• _About this exercise_
Return every line from the records below that has the word "KiCad".

• _Text-based hardware design files_
++++++++++++++++++++

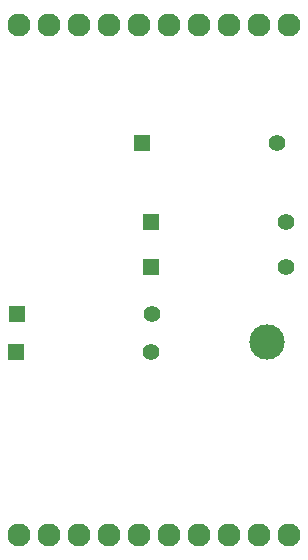
<source format=gbr>
%TF.GenerationSoftware,KiCad,Pcbnew,8.0.8*%
%TF.CreationDate,2025-04-04T13:22:33-04:00*%
%TF.ProjectId,Precharge Module V4.0,50726563-6861-4726-9765-204d6f64756c,rev?*%
%TF.SameCoordinates,Original*%
%TF.FileFunction,Soldermask,Bot*%
%TF.FilePolarity,Negative*%
%FSLAX46Y46*%
G04 Gerber Fmt 4.6, Leading zero omitted, Abs format (unit mm)*
G04 Created by KiCad (PCBNEW 8.0.8) date 2025-04-04 13:22:33*
%MOMM*%
%LPD*%
G01*
G04 APERTURE LIST*
%ADD10R,1.397000X1.397000*%
%ADD11C,1.397000*%
%ADD12C,3.000000*%
%ADD13C,1.954000*%
G04 APERTURE END LIST*
D10*
%TO.C,R6*%
X50585000Y-53100000D03*
D11*
X62015000Y-53100000D03*
%TD*%
D12*
%TO.C,PC COIL -*%
X71800000Y-52200000D03*
%TD*%
D10*
%TO.C,R8*%
X61970000Y-42100000D03*
D11*
X73400000Y-42100000D03*
%TD*%
D10*
%TO.C,R7*%
X61185000Y-35400000D03*
D11*
X72615000Y-35400000D03*
%TD*%
D13*
%TO.C,J2*%
X50800000Y-68580000D03*
X53340000Y-68580000D03*
X55880000Y-68580000D03*
X58420000Y-68580000D03*
X60960000Y-68580000D03*
X63500000Y-68580000D03*
X66040000Y-68580000D03*
X68580000Y-68580000D03*
X71120000Y-68580000D03*
X73660000Y-68580000D03*
%TD*%
D10*
%TO.C,R10*%
X61985000Y-45900000D03*
D11*
X73415000Y-45900000D03*
%TD*%
D10*
%TO.C,R2*%
X50600000Y-49900000D03*
D11*
X62030000Y-49900000D03*
%TD*%
D13*
%TO.C,J1*%
X50800000Y-25400000D03*
X53340000Y-25400000D03*
X55880000Y-25400000D03*
X58420000Y-25400000D03*
X60960000Y-25400000D03*
X63500000Y-25400000D03*
X66040000Y-25400000D03*
X68580000Y-25400000D03*
X71120000Y-25400000D03*
X73660000Y-25400000D03*
%TD*%
M02*

</source>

++++++++++++++++++++

• _Answer to this problem_
%TF.GenerationSoftware,KiCad,Pcbnew,8.0.8*%
G04 Created by KiCad (PCBNEW 8.0.8) date 2025-04-04 13:22:33*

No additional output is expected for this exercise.